Dr. Abdul Rehman Standing
on the Grand Trunk Road
Dr. Abdul Rehman Standing on the Grand Trunk Road

The Tomb of Jahangir
The Tomb of Jahangir

The City of Lahore
Seen from Shahdara
The City of Lahore Seen from Shahdara

A network of roads linked Afghanistan and the Potowar plateau with the Punjab plains. The route between Sheikhupura and Shahdara was a part of a longer route from Delhi to Lahore and beyond to Kabul; and it was also one of the most important routes of communication between these cities. This route was frequently used by the emperors Akbar, Jahangir, and Shah Jahan on their way to Kabul and Kashmir.

The complete route comprised various stages. Sheikhupura-Shahdara was the first stage. From there one proceeded to Hafizabad and then crossed River Chenab and reached Qadirabad in Gujrat district. From Qadirabad the road went further on to Rasul, which was a principal ferry landing for the river Jhelum. After crossing Jhelum the road proceeded to Salt Range and then to Tilla Jogian. After Rohtas, the traveler would then take the Sher Shah Suri alignment and proceed to Kabul via Attock and Peshawar.

Shahdara literally means the "principal entrance," as it was the principal stopping point before entering that city and the first halting station after crossing the river Ravi. The Mughal emperors, royal ladies, and other important nobles built gardens in Shahdara, along the banks of the Ravi. The pleasure gardens of Mirza Kamran (brother of Emperor Humayun)and Nur Jahan (wife of Emperor Jahangir) were among the most famous examples of the Shahdara gardens, before the area began the transition to a royal funerary landscape after the death of Jahangir in 1627.

Mughal Bridge
Mughal Bridge

The section between Shahdara and Sheikhupura has always been a fertile plain traversed by a number of perennial streams, which bring water from Jammu and Kashmir during the monsoon season. The most important of these are Nala Dek and Nala Bhed. High water remains in these streams throughout the monsoon season, so permanent bridges were built over them using bricks and lime mortar. The most impressive among these is the one at Kot Pindi Das, which survives in very good condition. This bridge is still being used by heavy trucks. The bridges were flanked by roads paved in brick using a variety of geometrical patterns; traces of these pavements still survive.
Mughal Bridge
Mughal Bridge
Salih Kamboh, a historian of Shah Jahan, mentioned these bridges in connection with the emperor's journey from Kashmir to Lahore: "There were large, torrential rains this year and all the country between Lahore and Sheikhupura was heavily flooded; the bridges constructed recently became innundated, and therefore His Majesty decided to halt a few more days in Sheikhupura."
Baoli or Step–Well
Baoli or Step-Well

This section of the road was supplemented with various infrastructure at expedient locations for the traveler.
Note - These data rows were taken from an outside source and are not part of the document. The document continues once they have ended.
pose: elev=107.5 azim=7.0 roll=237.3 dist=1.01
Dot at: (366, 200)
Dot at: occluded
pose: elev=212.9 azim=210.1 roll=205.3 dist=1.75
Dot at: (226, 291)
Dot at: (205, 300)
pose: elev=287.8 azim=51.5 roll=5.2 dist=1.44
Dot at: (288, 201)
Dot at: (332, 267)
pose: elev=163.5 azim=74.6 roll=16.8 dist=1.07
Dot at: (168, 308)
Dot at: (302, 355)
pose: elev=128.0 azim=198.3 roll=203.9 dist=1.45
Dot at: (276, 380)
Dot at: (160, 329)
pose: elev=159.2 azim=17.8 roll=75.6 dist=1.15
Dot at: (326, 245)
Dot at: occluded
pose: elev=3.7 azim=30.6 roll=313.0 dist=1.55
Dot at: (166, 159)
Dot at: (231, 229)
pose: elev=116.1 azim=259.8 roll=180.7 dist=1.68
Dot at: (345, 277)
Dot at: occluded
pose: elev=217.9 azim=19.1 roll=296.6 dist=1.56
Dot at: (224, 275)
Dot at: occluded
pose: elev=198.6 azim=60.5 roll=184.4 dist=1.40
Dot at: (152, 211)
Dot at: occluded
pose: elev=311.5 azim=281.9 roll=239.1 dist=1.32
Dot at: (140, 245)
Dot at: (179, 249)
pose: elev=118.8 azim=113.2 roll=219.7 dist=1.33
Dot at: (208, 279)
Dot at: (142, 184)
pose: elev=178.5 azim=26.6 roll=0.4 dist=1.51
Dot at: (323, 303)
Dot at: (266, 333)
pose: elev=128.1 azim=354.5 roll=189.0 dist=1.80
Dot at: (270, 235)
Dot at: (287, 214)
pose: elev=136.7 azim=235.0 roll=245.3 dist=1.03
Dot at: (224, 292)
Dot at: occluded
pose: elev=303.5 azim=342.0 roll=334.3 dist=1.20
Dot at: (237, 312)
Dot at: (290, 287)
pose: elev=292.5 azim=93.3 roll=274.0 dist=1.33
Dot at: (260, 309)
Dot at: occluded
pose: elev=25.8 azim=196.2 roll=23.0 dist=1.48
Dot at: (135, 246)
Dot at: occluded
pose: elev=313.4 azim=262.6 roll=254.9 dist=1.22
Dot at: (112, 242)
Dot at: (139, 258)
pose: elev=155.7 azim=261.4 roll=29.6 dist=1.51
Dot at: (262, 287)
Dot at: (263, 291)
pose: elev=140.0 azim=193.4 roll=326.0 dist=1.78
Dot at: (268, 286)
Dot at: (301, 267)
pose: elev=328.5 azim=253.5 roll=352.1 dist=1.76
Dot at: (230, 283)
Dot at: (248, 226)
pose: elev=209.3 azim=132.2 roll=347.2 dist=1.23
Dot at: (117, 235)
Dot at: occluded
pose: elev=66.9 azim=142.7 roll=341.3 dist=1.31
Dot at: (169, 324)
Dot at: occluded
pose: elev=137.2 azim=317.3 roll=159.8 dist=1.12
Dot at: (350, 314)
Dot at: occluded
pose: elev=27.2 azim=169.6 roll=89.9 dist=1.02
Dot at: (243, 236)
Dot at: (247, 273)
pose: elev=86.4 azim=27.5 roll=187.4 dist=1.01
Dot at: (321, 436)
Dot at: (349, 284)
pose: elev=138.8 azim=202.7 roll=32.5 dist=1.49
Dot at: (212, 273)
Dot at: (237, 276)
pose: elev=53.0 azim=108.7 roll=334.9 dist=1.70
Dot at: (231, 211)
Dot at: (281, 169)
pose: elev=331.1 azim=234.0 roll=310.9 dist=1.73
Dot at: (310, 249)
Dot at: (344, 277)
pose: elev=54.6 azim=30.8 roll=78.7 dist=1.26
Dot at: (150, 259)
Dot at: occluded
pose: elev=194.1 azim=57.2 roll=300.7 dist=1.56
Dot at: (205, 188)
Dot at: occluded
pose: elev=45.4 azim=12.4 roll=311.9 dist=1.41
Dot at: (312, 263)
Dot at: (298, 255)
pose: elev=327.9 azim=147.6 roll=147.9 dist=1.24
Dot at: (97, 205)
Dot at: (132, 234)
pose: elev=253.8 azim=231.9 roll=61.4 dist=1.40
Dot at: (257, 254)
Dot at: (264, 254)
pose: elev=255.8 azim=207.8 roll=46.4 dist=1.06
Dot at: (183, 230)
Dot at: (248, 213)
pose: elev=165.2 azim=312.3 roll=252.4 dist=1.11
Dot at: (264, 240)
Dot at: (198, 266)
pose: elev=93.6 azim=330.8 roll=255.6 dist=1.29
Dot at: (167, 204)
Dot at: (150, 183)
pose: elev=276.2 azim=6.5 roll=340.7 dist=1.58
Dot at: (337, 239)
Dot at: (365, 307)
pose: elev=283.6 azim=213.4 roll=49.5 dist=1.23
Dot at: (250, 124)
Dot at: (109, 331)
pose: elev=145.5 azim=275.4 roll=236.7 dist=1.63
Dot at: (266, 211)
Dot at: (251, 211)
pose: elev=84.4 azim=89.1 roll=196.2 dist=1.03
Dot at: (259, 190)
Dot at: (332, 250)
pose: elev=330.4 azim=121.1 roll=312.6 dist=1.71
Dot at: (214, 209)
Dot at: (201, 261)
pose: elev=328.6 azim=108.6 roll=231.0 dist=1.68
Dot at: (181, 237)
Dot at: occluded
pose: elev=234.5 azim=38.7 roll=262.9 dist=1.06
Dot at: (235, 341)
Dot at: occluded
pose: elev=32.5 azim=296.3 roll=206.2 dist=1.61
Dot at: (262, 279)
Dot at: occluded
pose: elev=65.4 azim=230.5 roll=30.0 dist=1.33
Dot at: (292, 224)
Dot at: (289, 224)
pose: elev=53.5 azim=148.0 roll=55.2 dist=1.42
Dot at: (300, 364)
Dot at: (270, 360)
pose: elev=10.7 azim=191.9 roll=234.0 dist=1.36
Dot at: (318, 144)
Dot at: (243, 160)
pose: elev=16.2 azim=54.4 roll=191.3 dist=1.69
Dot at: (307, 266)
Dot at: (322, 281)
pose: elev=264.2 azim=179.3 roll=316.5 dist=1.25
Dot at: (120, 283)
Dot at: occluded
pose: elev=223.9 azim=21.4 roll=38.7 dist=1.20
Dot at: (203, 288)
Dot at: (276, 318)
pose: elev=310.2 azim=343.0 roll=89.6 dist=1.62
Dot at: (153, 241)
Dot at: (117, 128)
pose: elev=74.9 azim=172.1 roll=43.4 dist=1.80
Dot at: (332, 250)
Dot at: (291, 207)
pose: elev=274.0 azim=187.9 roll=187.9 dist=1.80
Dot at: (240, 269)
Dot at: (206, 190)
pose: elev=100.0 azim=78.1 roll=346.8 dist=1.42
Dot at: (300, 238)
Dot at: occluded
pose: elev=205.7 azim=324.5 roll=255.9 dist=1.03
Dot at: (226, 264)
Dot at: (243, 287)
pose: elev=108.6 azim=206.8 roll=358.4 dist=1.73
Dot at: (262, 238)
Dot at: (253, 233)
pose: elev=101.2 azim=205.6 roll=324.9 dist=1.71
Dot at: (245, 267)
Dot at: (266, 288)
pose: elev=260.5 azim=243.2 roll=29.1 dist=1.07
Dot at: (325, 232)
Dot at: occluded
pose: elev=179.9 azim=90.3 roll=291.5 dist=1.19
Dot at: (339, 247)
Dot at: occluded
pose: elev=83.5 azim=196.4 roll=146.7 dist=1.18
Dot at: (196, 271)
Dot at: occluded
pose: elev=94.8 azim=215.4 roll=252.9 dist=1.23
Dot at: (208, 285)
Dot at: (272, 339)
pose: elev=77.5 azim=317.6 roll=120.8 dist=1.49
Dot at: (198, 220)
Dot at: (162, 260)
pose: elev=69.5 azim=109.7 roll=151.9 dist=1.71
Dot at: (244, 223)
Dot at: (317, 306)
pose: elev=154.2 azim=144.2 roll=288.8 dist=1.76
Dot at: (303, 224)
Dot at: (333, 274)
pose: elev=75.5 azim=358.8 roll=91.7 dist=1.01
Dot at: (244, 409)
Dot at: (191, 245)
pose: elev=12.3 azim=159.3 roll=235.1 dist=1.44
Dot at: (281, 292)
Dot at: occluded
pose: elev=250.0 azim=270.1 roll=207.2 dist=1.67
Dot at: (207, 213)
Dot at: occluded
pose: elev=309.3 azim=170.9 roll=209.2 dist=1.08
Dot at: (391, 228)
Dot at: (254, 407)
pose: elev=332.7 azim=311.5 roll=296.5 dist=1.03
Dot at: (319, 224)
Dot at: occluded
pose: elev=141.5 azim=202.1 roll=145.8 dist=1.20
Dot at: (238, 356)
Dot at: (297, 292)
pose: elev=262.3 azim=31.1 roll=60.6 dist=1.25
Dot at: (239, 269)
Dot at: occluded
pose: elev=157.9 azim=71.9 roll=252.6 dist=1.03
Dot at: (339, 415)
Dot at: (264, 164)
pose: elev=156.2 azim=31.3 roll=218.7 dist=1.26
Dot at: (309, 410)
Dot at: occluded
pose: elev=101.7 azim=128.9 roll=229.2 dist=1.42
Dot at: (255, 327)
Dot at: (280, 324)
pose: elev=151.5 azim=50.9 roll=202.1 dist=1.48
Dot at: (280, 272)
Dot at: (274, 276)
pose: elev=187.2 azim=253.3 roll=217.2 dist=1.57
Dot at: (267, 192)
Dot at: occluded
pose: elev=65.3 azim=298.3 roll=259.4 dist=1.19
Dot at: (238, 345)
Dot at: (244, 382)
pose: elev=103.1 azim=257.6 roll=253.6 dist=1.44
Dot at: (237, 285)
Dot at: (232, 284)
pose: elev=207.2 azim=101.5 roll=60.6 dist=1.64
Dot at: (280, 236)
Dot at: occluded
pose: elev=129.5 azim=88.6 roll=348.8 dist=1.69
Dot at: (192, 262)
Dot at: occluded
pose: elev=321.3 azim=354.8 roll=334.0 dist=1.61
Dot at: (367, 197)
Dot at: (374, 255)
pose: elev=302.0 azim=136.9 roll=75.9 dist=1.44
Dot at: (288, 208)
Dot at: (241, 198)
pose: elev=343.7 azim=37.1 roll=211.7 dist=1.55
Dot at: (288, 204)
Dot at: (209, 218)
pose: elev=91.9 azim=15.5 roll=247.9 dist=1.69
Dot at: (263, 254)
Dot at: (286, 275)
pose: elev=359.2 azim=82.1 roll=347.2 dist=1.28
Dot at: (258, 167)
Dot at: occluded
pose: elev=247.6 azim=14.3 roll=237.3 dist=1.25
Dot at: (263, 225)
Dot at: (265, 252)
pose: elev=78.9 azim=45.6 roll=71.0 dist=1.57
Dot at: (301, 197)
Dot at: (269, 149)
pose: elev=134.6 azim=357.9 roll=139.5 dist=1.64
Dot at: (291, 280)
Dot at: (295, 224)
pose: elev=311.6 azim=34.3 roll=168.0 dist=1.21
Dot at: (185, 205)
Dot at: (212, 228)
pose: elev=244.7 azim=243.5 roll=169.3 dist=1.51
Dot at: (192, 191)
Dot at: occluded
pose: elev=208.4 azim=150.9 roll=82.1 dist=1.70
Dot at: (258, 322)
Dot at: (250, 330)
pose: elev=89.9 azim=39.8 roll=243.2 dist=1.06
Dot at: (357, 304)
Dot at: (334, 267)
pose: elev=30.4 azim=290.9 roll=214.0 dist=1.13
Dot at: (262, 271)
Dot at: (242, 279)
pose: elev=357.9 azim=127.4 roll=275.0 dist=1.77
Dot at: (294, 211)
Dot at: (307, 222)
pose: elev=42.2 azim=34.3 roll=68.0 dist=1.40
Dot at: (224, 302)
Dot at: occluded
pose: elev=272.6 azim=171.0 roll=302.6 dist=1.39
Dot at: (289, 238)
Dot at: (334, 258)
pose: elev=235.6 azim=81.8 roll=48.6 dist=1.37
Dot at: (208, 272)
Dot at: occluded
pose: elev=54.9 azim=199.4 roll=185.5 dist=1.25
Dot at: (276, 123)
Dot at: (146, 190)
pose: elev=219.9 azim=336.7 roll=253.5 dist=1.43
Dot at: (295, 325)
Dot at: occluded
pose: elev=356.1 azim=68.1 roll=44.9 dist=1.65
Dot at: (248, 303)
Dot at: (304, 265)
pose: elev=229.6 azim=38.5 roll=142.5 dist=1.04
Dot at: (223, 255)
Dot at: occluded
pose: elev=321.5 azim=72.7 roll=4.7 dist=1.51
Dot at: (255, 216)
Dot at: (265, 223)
Trees were planted alongside the road for shade and fruit at convenient spots. Now, only palm trees are apparent at certain locations. The nearby villages provided food and other necessities, but baolis (step
wells) and mosques were also important amenities. Built during Akbar's reign, the baoli and mosque at Jandiala Sher Khan near Sheikhupura were extremely impressive; the structure of the baoli, in fact, is one of the most magnificent among all surviving baolis in Pakistan. Today, however, Jandiala Sher Khan is perhaps best known for its shrine to the poet Waris Shah, famous for his rendition of the Punjabi love story of Hir and Ranjha.

The alignment of this imperial road was changed during the British period, and the historic road sank into oblivion. Today the bridges are located amidst agricultural fields and are inaccessible.